Charles Smith, formerly of Smith & Pedro Associates, who is a suspect in the Freeport case, handed over an incriminating fax to the Polícia Judiciária, according to a Portuguese national newspaper, which allegedly proves traffic of influence and bribery in exchange for fast-tracked planning permission for Europe’s largest factory outlet shopping park at Alcochete in 2002.

The controversial case, which seemingly involves millions of euros in back-handers, sweeteners and bribes from Freeport Plc, has dominated the pages of Portuguese national newspapers in recent weeks and has implicated key political figures including the Prime Minister José Socrates who strongly denies any involvement in the imbroglio.

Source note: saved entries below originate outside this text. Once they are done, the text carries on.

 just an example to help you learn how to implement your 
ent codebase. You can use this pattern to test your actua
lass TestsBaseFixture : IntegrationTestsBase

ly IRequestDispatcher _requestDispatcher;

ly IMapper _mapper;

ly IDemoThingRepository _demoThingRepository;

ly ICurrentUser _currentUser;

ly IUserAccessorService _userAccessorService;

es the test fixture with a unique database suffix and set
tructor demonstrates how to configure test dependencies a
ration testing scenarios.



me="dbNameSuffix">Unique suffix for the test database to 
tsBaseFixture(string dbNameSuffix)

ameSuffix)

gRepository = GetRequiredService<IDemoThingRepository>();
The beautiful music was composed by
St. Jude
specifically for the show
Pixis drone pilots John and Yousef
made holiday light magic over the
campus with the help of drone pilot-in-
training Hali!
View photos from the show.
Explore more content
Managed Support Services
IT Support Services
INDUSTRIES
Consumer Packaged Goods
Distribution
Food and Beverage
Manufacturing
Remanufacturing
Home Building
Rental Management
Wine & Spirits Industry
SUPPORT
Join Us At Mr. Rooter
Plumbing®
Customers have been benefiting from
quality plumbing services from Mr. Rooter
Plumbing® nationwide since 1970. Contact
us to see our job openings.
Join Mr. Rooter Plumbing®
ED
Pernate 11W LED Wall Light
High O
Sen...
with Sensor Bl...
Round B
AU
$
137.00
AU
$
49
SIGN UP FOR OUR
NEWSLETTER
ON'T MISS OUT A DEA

The document in question, which has been now handed over to the criminal magistrate authority investigating the allegations, the Departamento de Investigação e Acção Penal (DCIAP), is said to have been sent by law firm Gandarez & Antunes and allegedly demands the payment of four million euros in exchange for planning permission for the development only weeks before the fall of the then socialist PS António Guterres government.


The request, it is reported, was made in December 2001, initially via a telephone call and then formally via a fax sent to Smith & Pedro.

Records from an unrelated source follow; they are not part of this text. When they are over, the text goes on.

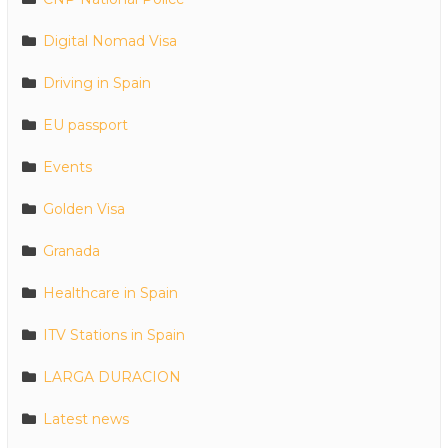
Digital Nomad Visa
Driving in Spain
EU passport
Events
Golden Visa
Granada
Healthcare in Spain
ITV Stations in Spain
LARGA DURACION
Latest news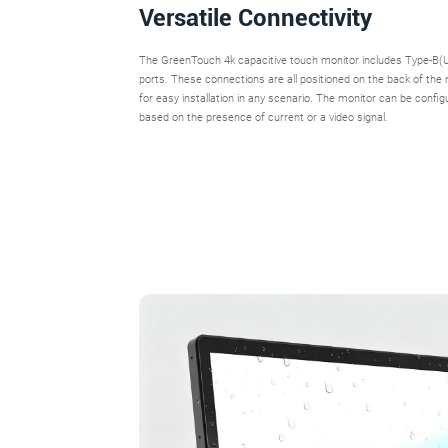
Versatile Connectivity
The GreenTouch 4k capacitive touch monitor includes Type-
ports. These connections are all positioned on the back of the
for easy installation in any scenario. The monitor can be config
based on the presence of current or a video signal.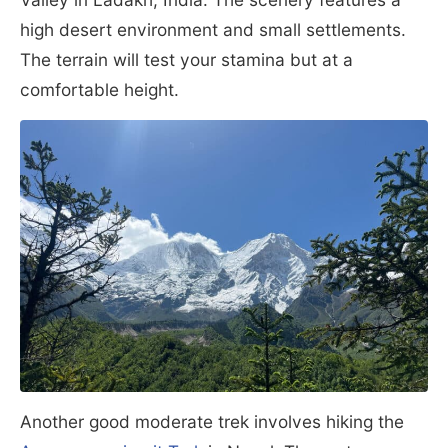
high desert environment and small settlements.
The terrain will test your stamina but at a
comfortable height.
Another good moderate trek involves hiking the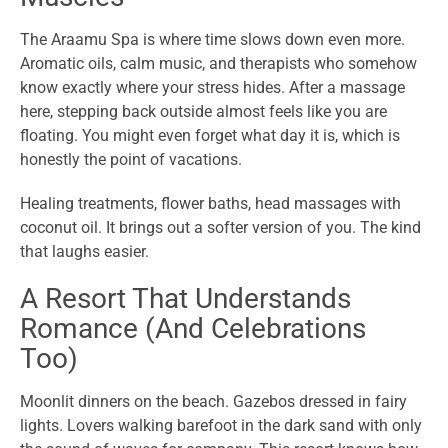
The Araamu Spa is where time slows down even more.
Aromatic oils, calm music, and therapists who somehow
know exactly where your stress hides. After a massage
here, stepping back outside almost feels like you are
floating. You might even forget what day it is, which is
honestly the point of vacations.
Healing treatments, flower baths, head massages with
coconut oil. It brings out a softer version of you. The kind
that laughs easier.
A Resort That Understands
Romance (And Celebrations
Too)
Moonlit dinners on the beach. Gazebos dressed in fairy
lights. Lovers walking barefoot in the dark sand with only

According to Sunday’s Correio de Manhã, the first telephone contact had been made only days before the project had been turned down by the Ministry of the Environment for the second time because it lay within the boundaries of a European Union recognised and Portuguese protected natural wetland wildlife reserve on the River Tejo.

The lawyers, it is alleged, initially proposed a resolution to the planning permission problem in exchange for 10 million euros which was later negotiated down to six million euros.

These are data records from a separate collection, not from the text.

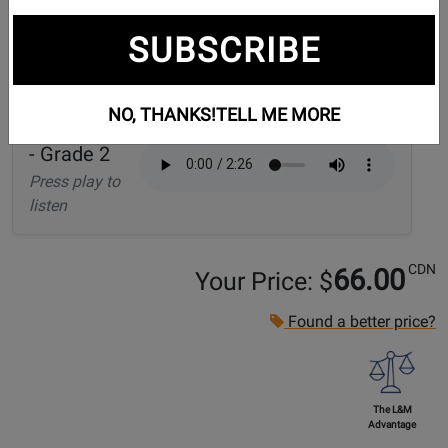
SUBSCRIBE
Audio Samples:
NO, THANKS!
TELL ME MORE
Dark Matter
- Grade 2
Press play to
listen
CDN
66.00
Your Price: $
Found a better price?
The L&M
Advantage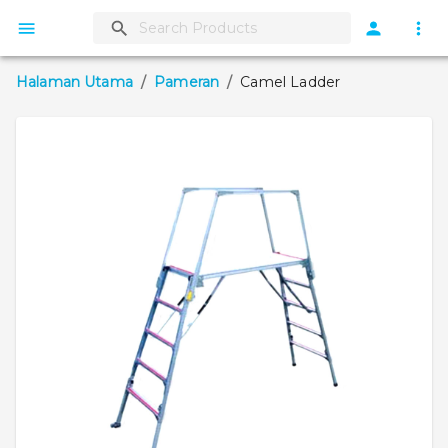
Halaman Utama
/
Pameran
/
Camel Ladder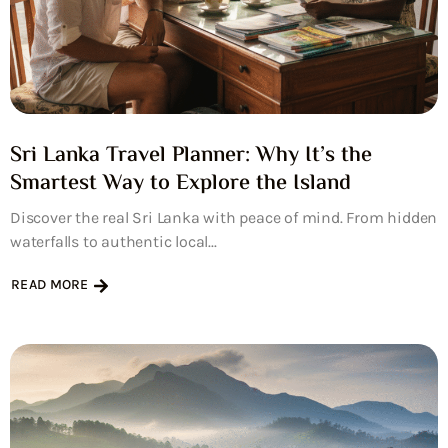
Sri Lanka Travel Planner: Why It’s the
Smartest Way to Explore the Island
Discover the real Sri Lanka with peace of mind. From hidden
waterfalls to authentic local...
READ MORE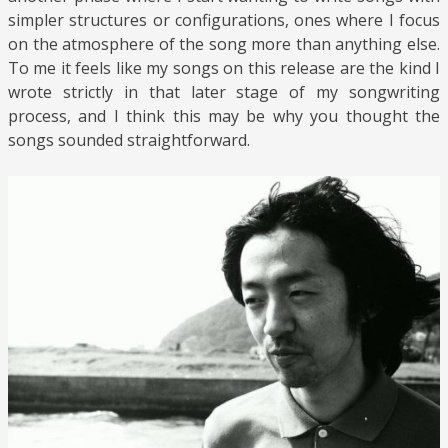
simpler structures or configurations, ones where I focus
on the atmosphere of the song more than anything else.
To me it feels like my songs on this release are the kind I
wrote strictly in that later stage of my songwriting
process, and I think this may be why you thought the
songs sounded straightforward.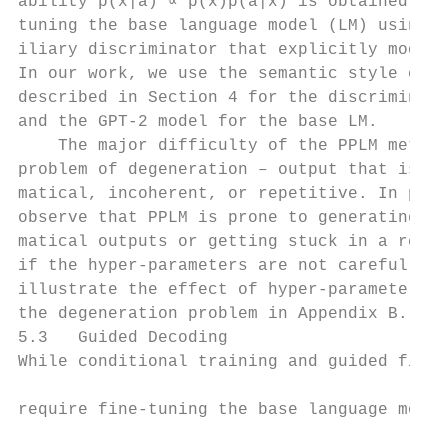
ability p(x|a) ∝ p(x)p(a|x) is obtained by 
tuning the base language model (LM) using a
iliary discriminator that explicitly models
In our work, we use the semantic style clas
described in Section 4 for the discriminato
and the GPT-2 model for the base LM.       
    The major difficulty of the PPLM method
problem of degeneration – output that is un
matical, incoherent, or repetitive. In prac
observe that PPLM is prone to generating un
matical outputs or getting stuck in a repet
if the hyper-parameters are not carefully t
illustrate the effect of hyper-parameters t
the degeneration problem in Appendix B.    
5.3   Guided Decoding                      
While conditional training and guided fine-
                                           
require fine-tuning the base language model
                                           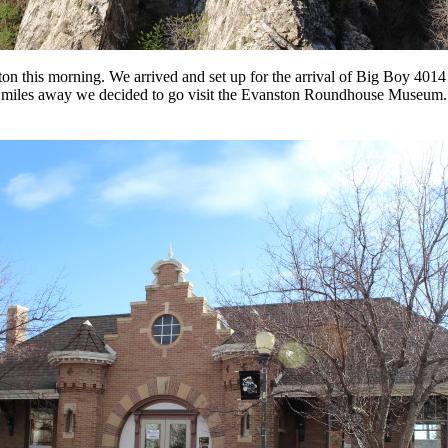
n this morning. We arrived and set up for the arrival of Big Boy 4014 
miles away we decided to go visit the Evanston Roundhouse Museum.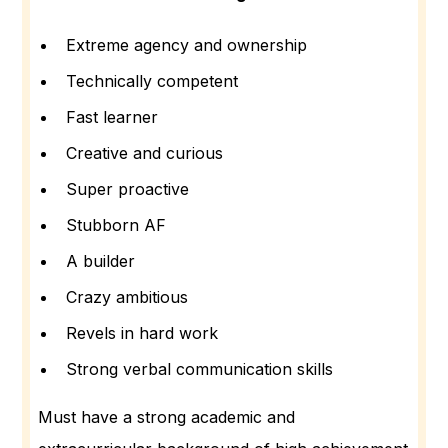
Extreme agency and ownership
Technically competent
Fast learner
Creative and curious
Super proactive
Stubborn AF
A builder
Crazy ambitious
Revels in hard work
Strong verbal communication skills
Must have a strong academic and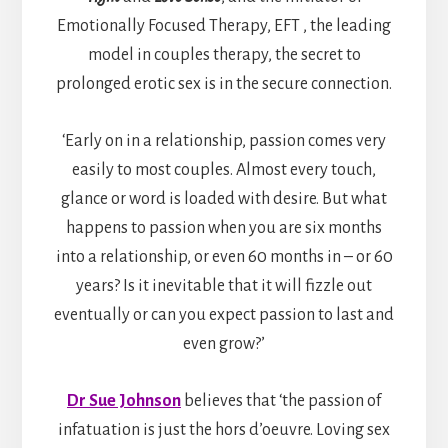
Emotionally Focused Therapy, EFT , the leading
model in couples therapy, the secret to
prolonged erotic sex is in the secure connection.
‘Early on in a relationship, passion comes very
easily to most couples. Almost every touch,
glance or word is loaded with desire. But what
happens to passion when you are six months
into a relationship, or even 60 months in – or 60
years? Is it inevitable that it will fizzle out
eventually or can you expect passion to last and
even grow?’
Dr Sue Johnson
believes that ‘the passion of
infatuation is just the hors d’oeuvre. Loving sex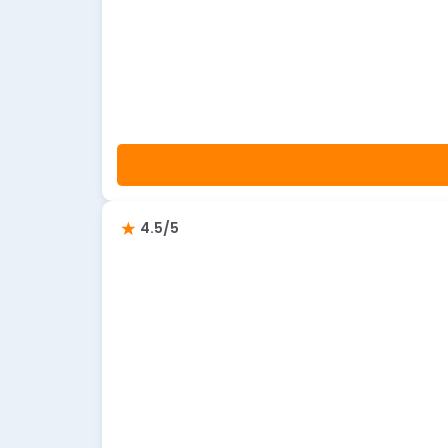
4.5/5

Smith has insisted to the authorities in his statements that he later asked the same lawyers (Gandarez & Antunes) to formalise their request in writing.

Charles Smith and Manuel Pedro are then said to have contacted Freeport in the United Kingdom and passed on the message that they could ensure planning permission for the retail park without having to pay such huge sums.

Even so, they said the company would have to pay advances of 50,000 to 60,000 euros of an unspecified total sum which should be paid in parcels.

José Socrates’ nephew, Hugo Monteiro, who allegedly sent an e-mail to Smith & Pedro with regards to the legalisation of the project, has yet to be heard by the examining magistrates and is in China.

According to statements made at a Cascais court in February by his father Júlio Monteiro, who is José Socrates’ uncle and who has not been implicated in the case, Promoter Hugo Monteiro had a meeting with Freeport directors at the time to present a proposal to promote Freeport at Alcochete, but stated at the court that neither he nor his son had ever been used to put influence on or arrange a meeting with José Socrates.

When questioned by the authorities, Charles Smith insisted that he had complained about alleged pressure put on his consultancy by the law firm Gandarez & Antunes to Júlio Monteiro.

Questioned twice

The Polícia Judiciária in Setúbal, it is said, has sent a detailed report of their investigations into the case so far to the National Headquarters of the PJ in Lisbon, where they have been locked in a safe to avoid information leaks to the press.

José Socrates was then the Minister for the Environment for the PS government whose ministry passed the planning permission after having rejected it twice.

Charles Smith was questioned twice in one week by the Polícia Judiciária in Setúbal at the end of February and beginning of March this year.

The Algarve Resident tried several times this week to contact Charles Smith for a comment but he was not answering calls.